Würdet ihr den Schakal begrüßen?

Das Ergebnis basiert auf 33 Abstimmungen

Ich hab meine Bedenken dazu 42%
Der Schakal soll hier leben 39%
Andere Antwort 18%

19 Antworten

Vom Fragesteller als hilfreich ausgezeichnet
Ich hab meine Bedenken dazu

Ich sehe das eher kritisch, weil neue Arten heimische Arten verdrängen könnten, wenn sie dieselbe ökologische Nische besetzen. Man sieht es z.B. in Großbritannien, wo das Nordamerikanische Grauhörnchen unser heimisches, Europäisches rotes Eichhörnchen fast vollkommen verdrängt hat. Ob der Goldschakal sich gegen Wolf oder Rotfuchs durchsetzen kann, weiß man natürlich noch nicht, ich würde es aber lieber nicht riskieren, auch, weil dann neue Probleme mit Schafsrissen, dem Bundesjagdgesetz und dem Menschen (vor allem in Städten) auftauchen könnten.

Es ist vom Naturschutzgesetz her absolut verboten, nicht heimische Tiere aus- bzw. anzusiedeln.

Sollte der Schakal also in Deutschland "angekommen" sein, dann wird sehr schnell dafür gesorgt werden (müssen), dass er Deutschland wieder verlässt.

Die heimische Natur ist auf fremde Tierarten überhaupt nicht eingestellt - wie viele Probleme das geben kann, sieht man bereits an den Schwarzmeergrundeln im Rhein, an den Sonnenbarschen in vielen Gewässern etc.

Es muss also auf jeden Fall verhindert werden, dass invasive Arten, die die einheimische Tiere und Pflanzen verdängen können, sich dauerhaft bei uns festsetzen. Denn dann sind sie kaum mehr auszurotten.

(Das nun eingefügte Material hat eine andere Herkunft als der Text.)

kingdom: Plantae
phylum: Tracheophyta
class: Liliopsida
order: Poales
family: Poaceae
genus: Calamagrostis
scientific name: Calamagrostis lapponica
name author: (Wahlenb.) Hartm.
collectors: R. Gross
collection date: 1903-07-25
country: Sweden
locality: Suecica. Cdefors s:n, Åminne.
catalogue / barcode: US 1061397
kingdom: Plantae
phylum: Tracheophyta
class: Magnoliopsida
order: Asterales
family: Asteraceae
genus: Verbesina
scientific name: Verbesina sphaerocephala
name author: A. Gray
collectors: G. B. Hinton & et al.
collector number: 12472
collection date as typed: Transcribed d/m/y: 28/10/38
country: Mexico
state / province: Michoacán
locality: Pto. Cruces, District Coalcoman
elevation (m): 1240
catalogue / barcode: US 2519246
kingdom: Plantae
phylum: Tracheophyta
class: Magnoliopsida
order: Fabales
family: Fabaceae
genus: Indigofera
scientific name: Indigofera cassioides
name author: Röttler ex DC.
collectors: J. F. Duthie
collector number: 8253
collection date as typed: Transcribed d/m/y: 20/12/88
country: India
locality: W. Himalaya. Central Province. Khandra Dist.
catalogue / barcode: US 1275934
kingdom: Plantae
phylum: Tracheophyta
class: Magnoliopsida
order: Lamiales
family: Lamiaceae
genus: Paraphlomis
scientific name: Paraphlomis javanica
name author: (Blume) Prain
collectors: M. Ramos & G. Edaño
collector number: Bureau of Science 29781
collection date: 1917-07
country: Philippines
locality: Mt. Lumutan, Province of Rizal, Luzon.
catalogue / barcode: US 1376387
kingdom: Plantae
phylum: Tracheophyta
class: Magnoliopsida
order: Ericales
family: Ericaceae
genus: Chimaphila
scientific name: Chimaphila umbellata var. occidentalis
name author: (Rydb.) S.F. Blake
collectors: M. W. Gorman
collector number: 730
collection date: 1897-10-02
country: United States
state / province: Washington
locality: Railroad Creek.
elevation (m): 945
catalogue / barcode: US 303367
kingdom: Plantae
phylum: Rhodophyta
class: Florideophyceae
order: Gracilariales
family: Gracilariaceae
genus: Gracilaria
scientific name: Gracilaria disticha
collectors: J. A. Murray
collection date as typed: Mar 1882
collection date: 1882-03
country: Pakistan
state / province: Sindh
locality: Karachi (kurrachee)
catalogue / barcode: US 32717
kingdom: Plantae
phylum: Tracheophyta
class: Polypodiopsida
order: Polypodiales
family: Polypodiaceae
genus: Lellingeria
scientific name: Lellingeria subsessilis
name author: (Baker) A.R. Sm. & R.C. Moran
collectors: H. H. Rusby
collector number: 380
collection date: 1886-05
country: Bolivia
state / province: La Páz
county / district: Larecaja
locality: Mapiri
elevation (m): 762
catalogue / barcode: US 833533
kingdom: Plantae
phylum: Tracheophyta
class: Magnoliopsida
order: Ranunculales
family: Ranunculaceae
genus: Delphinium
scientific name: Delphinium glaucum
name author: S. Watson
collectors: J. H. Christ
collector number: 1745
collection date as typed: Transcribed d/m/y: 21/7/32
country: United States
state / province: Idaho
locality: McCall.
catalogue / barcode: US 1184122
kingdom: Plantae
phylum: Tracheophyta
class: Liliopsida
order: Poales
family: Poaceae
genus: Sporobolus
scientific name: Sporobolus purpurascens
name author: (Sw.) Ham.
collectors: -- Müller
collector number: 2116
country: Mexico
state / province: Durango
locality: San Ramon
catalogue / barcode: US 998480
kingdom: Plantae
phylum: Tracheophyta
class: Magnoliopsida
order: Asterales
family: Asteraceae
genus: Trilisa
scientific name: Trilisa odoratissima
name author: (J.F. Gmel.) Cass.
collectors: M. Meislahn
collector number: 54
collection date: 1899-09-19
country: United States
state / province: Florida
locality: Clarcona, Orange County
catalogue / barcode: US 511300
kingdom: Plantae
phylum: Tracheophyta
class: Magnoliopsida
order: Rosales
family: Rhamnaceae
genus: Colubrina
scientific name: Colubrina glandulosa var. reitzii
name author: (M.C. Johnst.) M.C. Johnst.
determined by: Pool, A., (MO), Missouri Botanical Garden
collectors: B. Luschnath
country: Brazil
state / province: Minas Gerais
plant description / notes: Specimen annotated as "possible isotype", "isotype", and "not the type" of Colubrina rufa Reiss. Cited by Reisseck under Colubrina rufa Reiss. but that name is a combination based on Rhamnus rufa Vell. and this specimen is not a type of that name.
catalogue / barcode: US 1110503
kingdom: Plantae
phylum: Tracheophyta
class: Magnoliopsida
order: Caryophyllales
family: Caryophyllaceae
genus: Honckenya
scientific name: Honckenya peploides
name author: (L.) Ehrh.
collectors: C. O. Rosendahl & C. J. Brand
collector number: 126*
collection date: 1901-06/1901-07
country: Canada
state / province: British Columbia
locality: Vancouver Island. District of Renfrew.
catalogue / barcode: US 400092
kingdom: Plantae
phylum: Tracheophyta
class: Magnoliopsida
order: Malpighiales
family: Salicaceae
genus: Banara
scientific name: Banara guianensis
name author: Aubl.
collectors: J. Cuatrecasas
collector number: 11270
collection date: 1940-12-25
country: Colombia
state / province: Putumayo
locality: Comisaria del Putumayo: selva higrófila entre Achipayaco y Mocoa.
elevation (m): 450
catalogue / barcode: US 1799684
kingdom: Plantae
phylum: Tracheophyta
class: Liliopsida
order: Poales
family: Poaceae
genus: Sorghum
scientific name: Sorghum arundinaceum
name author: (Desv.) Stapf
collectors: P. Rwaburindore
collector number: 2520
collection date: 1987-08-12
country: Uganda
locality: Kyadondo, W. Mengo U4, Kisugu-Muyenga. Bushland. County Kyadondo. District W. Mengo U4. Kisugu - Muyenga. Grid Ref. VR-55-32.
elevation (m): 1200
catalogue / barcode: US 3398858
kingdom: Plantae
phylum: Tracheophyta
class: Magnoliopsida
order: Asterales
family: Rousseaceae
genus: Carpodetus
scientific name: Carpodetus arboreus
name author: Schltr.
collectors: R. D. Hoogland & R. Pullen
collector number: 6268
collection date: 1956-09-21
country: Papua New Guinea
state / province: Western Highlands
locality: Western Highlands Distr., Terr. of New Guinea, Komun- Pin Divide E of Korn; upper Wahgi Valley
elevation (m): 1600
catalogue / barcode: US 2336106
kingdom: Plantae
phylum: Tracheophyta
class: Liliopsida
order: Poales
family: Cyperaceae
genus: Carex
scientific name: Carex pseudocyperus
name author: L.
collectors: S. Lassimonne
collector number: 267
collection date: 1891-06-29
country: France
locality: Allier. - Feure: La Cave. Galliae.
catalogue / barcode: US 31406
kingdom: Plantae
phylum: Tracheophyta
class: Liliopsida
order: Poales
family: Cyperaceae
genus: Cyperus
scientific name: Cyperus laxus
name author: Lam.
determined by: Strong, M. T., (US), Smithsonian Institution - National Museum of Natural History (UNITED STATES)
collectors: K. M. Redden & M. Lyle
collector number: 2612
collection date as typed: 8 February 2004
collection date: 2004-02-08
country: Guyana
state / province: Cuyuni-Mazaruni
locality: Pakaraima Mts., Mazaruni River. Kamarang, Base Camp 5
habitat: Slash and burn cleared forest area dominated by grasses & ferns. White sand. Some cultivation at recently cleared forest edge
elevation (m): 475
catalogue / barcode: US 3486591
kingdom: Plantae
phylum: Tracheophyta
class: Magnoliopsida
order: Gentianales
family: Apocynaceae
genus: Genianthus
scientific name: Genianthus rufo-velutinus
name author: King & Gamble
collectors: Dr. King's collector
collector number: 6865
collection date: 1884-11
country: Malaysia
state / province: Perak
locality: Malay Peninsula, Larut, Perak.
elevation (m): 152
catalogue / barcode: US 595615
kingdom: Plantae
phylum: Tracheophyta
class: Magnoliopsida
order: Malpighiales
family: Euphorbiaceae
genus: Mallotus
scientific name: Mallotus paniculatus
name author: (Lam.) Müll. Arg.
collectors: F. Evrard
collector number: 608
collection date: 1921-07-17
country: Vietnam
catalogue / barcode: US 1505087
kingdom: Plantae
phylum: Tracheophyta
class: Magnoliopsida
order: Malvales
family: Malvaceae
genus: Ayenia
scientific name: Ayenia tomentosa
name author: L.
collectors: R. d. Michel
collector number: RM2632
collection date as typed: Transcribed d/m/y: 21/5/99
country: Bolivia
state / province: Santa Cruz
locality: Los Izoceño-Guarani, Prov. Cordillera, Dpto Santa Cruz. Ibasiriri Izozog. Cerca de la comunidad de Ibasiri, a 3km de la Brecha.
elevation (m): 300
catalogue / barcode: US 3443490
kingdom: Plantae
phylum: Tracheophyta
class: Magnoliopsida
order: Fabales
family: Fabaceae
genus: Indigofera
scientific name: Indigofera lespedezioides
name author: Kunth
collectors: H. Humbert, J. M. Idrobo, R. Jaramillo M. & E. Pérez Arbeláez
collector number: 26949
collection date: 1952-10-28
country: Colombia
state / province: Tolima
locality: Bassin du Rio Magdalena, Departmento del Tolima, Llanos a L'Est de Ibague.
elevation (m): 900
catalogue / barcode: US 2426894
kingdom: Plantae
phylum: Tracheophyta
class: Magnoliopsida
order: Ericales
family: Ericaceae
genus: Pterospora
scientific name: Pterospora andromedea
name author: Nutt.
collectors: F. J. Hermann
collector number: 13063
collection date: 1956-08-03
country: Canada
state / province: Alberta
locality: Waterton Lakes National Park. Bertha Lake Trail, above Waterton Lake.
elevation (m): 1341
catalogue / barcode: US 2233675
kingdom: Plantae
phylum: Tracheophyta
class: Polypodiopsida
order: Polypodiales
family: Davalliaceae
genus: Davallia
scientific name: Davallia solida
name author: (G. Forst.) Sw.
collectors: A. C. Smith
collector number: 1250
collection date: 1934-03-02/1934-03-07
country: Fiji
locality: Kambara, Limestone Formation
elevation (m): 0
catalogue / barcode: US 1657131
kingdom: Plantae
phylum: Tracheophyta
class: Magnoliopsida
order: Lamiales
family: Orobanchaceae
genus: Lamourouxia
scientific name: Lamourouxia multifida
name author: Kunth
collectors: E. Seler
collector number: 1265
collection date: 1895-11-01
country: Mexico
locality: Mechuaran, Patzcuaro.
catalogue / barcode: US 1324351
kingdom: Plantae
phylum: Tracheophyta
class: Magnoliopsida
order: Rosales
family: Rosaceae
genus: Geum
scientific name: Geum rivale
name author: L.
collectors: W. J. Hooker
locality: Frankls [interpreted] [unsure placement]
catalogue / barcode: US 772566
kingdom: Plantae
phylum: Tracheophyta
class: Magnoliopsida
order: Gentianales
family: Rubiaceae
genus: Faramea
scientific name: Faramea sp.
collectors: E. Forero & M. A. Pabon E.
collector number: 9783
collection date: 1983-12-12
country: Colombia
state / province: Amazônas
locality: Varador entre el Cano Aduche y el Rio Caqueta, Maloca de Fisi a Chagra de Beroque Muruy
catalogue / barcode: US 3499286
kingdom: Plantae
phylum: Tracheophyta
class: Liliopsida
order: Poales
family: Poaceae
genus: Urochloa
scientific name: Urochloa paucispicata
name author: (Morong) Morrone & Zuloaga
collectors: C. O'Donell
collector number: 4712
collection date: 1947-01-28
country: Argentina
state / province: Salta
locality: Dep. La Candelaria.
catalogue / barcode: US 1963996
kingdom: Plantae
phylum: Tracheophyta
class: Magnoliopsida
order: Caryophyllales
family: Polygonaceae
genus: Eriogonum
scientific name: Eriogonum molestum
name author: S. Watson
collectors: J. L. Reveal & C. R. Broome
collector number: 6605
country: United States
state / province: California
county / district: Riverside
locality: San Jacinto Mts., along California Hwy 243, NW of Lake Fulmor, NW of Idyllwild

Natürlich gibt es auch Beispiele, wo es zu keinen nennenwerten Problemen gekommen ist, wie z.B. die Flamingos im Zwillbrocker Venn in NRW.

Aber Raubtiere werden da sicher eher zu den problematischen Arten gehören ....

Ich hab meine Bedenken dazu

Ich habe bedenken, weil er - ähnlich dem Fuchs - ein Generalist und Pragmatiker ist.

Ein weiteres Raubtier, das teilweise in ihrer Existenz bedrohte Tierarten in Deutschland als Beutetier nutzt. Und das zudem hier keinerlei natürliche Feinde hat.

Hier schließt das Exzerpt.